In that Park, in that spring-time, in that sea of sleeves, there was almost as much talk about the respective merits of Braxton and Maltby as there was about those of Rudge and Humber. For the benefit of my younger readers, and perhaps, so feeble is human memory, for the benefit of their elders too, let me state that Rudge and Humber were rival makers of bicycles, that Hilary Maltby was the author of `Ariel in Mayfair,’ and Stephen Braxton of `A Faun on the Cotswolds.’

`Which do you think is REALLY the best–“Ariel” or “A Faun”?’ Ladies were always asking one that question. `Oh, well, you know, the two are so different. It’s really very hard to compare them.’ One was always giving that answer. One was not very brilliant perhaps.

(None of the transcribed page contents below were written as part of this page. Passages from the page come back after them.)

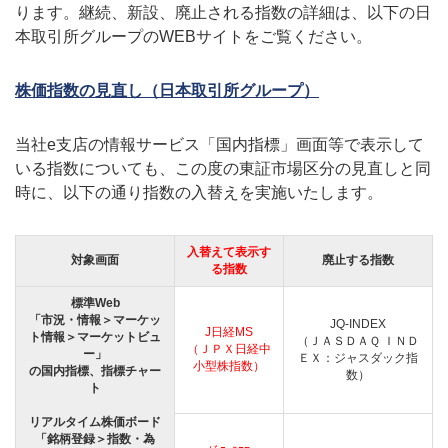
ります。継続、新設、廃止される指数の詳細は、以下の日
本取引所グループのWEBサイトをご覧ください。
株価指数の見直し（日本取引所グループ）
当社e支店の情報サービス「国内指標」画面等で表示して
いる指数についても、この度の東証市場区分の見直しと同
時に、以下の通り指数の入替えを実施いたします。
入替えて表示す
対象画面
廃止する指数
る指数
標準Web
「市況・情報＞マーケッ
JQ-INDEX
J日経MS
ト情報＞マーケットビュ
（ＪＡＳＤＡＱ ＩＮＤ
（ＪＰＸ日経中
ー」
ＥＸ：ジャスダック指
小型株指数）
の国内指標、指標チャー
数）
ト
リアルタイム株価ボード
「銘柄登録＞指数・為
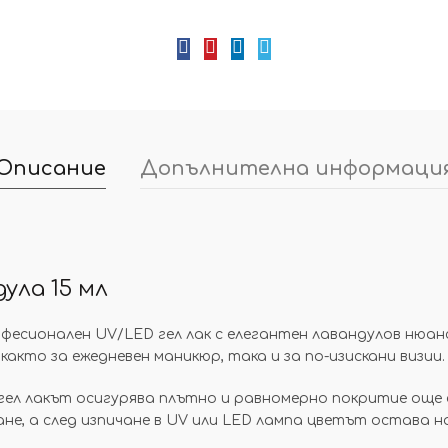
Описание
Допълнителна информаци
дула 15 мл
фесионален UV/LED гел лак с елегантен лавандулов нюан
 както за ежедневен маникюр, така и за по-изискани визии.
гел лакът осигурява плътно и равномерно покритие още 
не, а след изпичане в UV или LED лампа цветът остава на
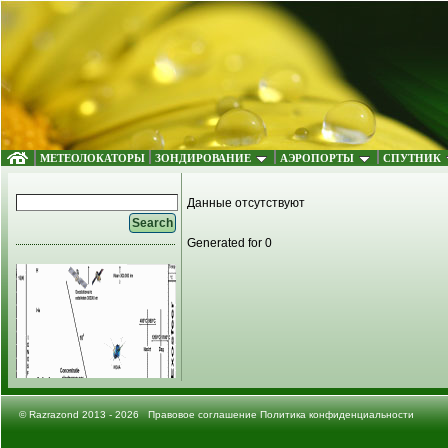
МЕТЕОЛОКАТОРЫ
ЗОНДИРОВАНИЕ
АЭРОПОРТЫ
СПУТНИК
Данные отсутствуют
Generated for 0
©
Razrazond
2013 - 2026
Правовое соглашение
Политика конфиденциальности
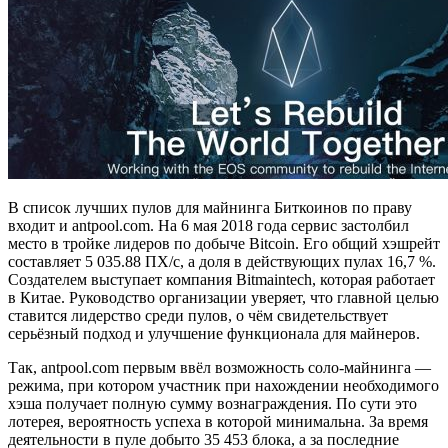
В список лучших пулов для майнинга Биткоинов по праву
входит и antpool.com. На 6 мая 2018 года сервис застолбил
место в тройке лидеров по добыче Bitcoin. Его общий хэшрейт
составляет 5 035.88 ПХ/с, а доля в действующих пулах 16,7 %.
Создателем выступает компания Bitmaintech, которая работает
в Китае. Руководство организации уверяет, что главной целью
ставится лидерство среди пулов, о чём свидетельствует
серьёзный подход и улучшение функционала для майнеров.
Так, antpool.com первым ввёл возможность соло-майнинга —
режима, при котором участник при нахождении необходимого
хэша получает полную сумму вознаграждения. По сути это
лотерея, вероятность успеха в которой минимальна. За время
деятельности в пуле добыто 35 453 блока, а за последние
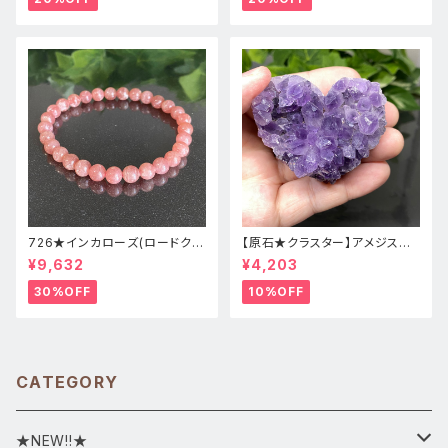
726★インカローズ(ロードクロ
【原石★クラスター】アメジスト
サイト)★天然石ブレスレット新
★ハート形★cp-071天然石パ
¥9,632
¥4,203
品
ワーストーン★インテリア置物
30%OFF
10%OFF
CATEGORY
★NEW!!★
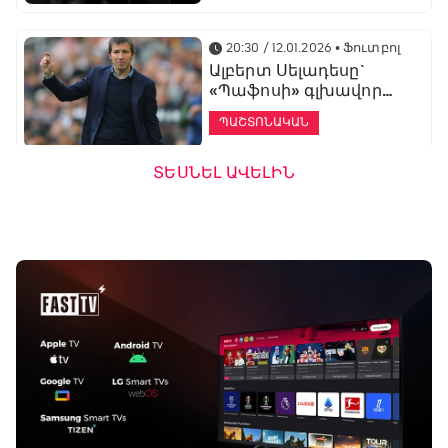
20:30 / 12.01.2026
• Ֆուտբոլ
Ալբերտ Սելադեսը`
«Պաֆոսի» գլխավոր
մարզիչ
ՊԱՇՏՈՆԱԿԱՆ
ՏԵՍՆԵԼ ԱՎԵԼԻՆ
19:53 / 12.01.2026
• Ֆուտբոլ
«Ալաշկերտը»
մարզական հավաք
կանցկացնի
Անթալիայում
13:51 / 12.01.2026
• Ֆուտբոլ
Բալոտելին
կարեիրան կշարունակի
ԱՄԷ-ի երկրորդ լիգայում
ՊԱՇՏՈՆԱԿԱՆ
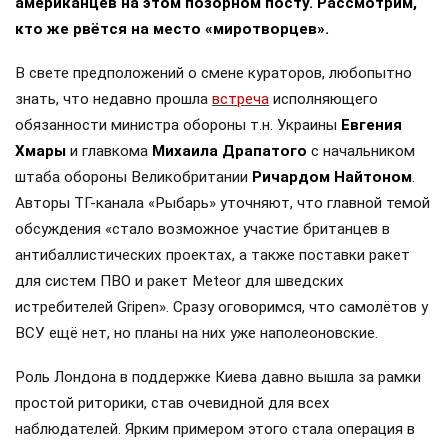
американцев на этом позорном посту. Рассмотрим,
кто же рвётся на место «миротворцев».
В свете предположений о смене кураторов, любопытно
знать, что недавно прошла
встреча
исполняющего
обязанности министра обороны т.н. Украины
Евгения
Хмары
и главкома
Михаила Драпатого
с начальником
штаба обороны Великобритании
Ричардом Найтоном
.
Авторы ТГ-канала «Рыбарь» уточняют, что главной темой
обсуждения «стало возможное участие британцев в
антибаллистических проектах, а также поставки ракет
для систем ПВО и ракет Meteor для шведских
истребителей Gripen». Сразу оговоримся, что самолётов у
ВСУ ещё нет, но планы на них уже наполеоновские.
Роль Лондона в поддержке Киева давно вышла за рамки
простой риторики, став очевидной для всех
наблюдателей. Ярким примером этого стала операция в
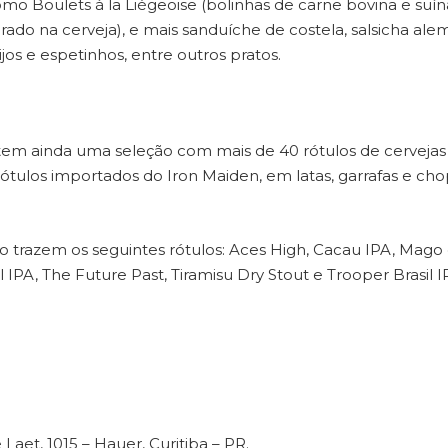
mo Boulets à la Liégeoise (bolinhas de carne bovina e suín
o na cerveja), e mais sanduíche de costela, salsicha ale
ijos e espetinhos, entre outros pratos.
tem ainda uma seleção com mais de 40 rótulos de cervejas
ótulos importados do Iron Maiden, em latas, garrafas e ch
 trazem os seguintes rótulos: Aces High, Cacau IPA, Mago
PA, The Future Past, Tiramisu Dry Stout e Trooper Brasil I
aet, 1015 – Hauer, Curitiba – PR.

The vogue of the two novels lasted throughout the summer. As both were `firstlings,’ and Great Britain had therefore nothing else of Braxton’s or Maltby’s to fall back on, the horizon was much scanned for what Maltby, and what Braxton, would give us next. In the autumn Braxton gave us his secondling. It was an instantaneous failure. No more was he compared with Maltby. In the spring of ’96 came Maltby’s secondling. Its failure was instantaneous. Maltby might once more have been compared with Braxton. But Braxton was now forgotten. So was Maltby.

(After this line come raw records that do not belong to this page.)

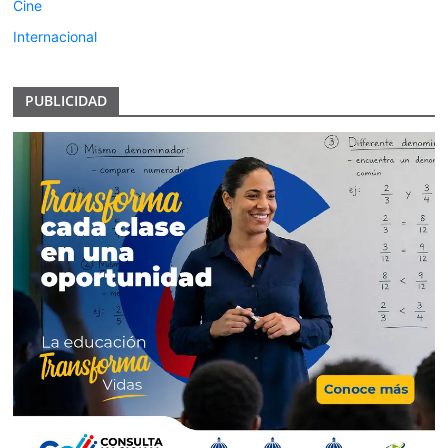
Cine
Internacional
PUBLICIDAD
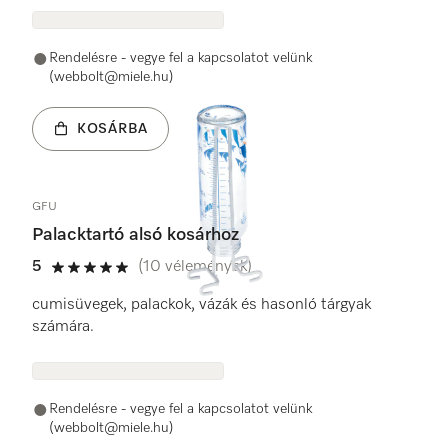
Rendelésre - vegye fel a kapcsolatot velünk
(webbolt@miele.hu)
KOSÁRBA
GFU
Palacktartó alsó kosárhoz
5
(10 vélemények)
5 / 5
cumisüvegek, palackok, vázák és hasonló tárgyak
számára.
Rendelésre - vegye fel a kapcsolatot velünk
(webbolt@miele.hu)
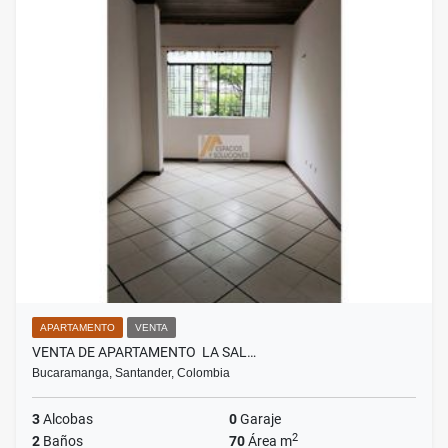
APARTAMENTO
VENTA
VENTA DE APARTAMENTO LA SAL…
Bucaramanga, Santander, Colombia
3
Alcobas
0
Garaje
2
2
Baños
70
Área m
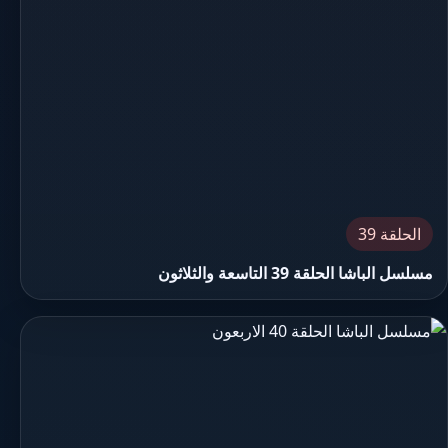
الحلقة 39
مسلسل الباشا الحلقة 39 التاسعة والثلاثون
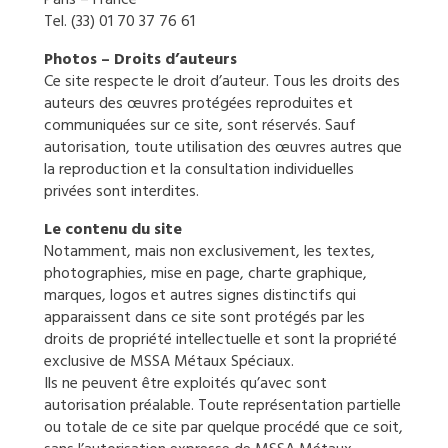
Paris – France
Tel. (33) 01 70 37 76 61
Photos
– Droits d’auteurs
Ce site respecte le droit d’auteur. Tous les droits des
auteurs des œuvres protégées reproduites et
communiquées sur ce site, sont réservés. Sauf
autorisation, toute utilisation des œuvres autres que
la reproduction et la consultation individuelles
privées sont interdites.
Le contenu du site
Notamment, mais non exclusivement, les textes,
photographies, mise en page, charte graphique,
marques, logos et autres signes distinctifs qui
apparaissent dans ce site sont protégés par les
droits de propriété intellectuelle et sont la propriété
exclusive de MSSA Métaux Spéciaux.
Ils ne peuvent être exploités qu’avec sont
autorisation préalable. Toute représentation partielle
ou totale de ce site par quelque procédé que ce soit,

This was not kind. This was not just. Maltby’s first novel, and Braxton’s, had brought delight into many thousands of homes. People should have paused to say of Braxton “Perhaps his third novel will be better than his second,” and to say as much for Maltby. I blame people for having given no sign of wanting a third from either; and I blame them with the more zest because neither `A Faun on the Cotswolds’ nor `Ariel in Mayfair’ was a merely popular book: each, I maintain, was a good book. I don’t go so far as to say that the one had `more of natural magic, more of British woodland glamour, more of the sheer joy of life in it than anything since “As You Like It,”‘ though Higsby went so far as this in the Daily Chronicle; nor can I allow the claim made for the other by Grigsby in the Globe that `for pungency of satire there has been nothing like it since Swift laid down his pen, and for sheer sweetness and tenderness of feeling–ex forti dulcedo–nothing to be mentioned in the same breath with it since the lute fell from the tired hand of Theocritus.’ These were foolish exaggerations. But one must not condemn a thing because it has been over-praised. Maltby’s `Ariel’ was a delicate, brilliant work; and Braxton’s `Faun,’ crude though it was in many ways, had yet a genuine power and beauty. This is not a mere impression remembered from early youth. It is the reasoned and seasoned judgment of middle age. Both books have been out of print for many years; but I secured a second-hand copy of each not long ago, and found them well worth reading again.

From the time of Nathaniel Hawthorne to the outbreak of the war, current literature did not suffer from any lack of fauns. But when Braxton’s first book appeared fauns had still an air of novelty about them. We had not yet tired of them and their hoofs and their slanting eyes and their way of coming suddenly out of woods to wean quiet English villages from respectability. We did tire later. But Braxton’s faun, even now, seems to me an admirable specimen of his class–wild and weird, earthy, goat-like, almost convincing. And I find myself convinced altogether by Braxton’s rustics. I admit that I do not know much about rustics, except from novels. But I plead that the little I do know about them by personal observation does not confirm much of what the many novelists have taught me. I plead also that Braxton may well have been right about the rustics of Gloucestershire because he was (as so many interviewers recorded of him in his brief heyday) the son of a yeoman farmer at Far Oakridge, and his boyhood had been divided between that village and the Grammar School at Stroud. Not long ago I happened to be staying in the neighbourhood, and came across several villagers who might, I assure you, have stepped straight out of Braxton’s pages. For that matter, Braxton himself, whom I met often in the spring of ’95, might have stepped straight out of his own pages.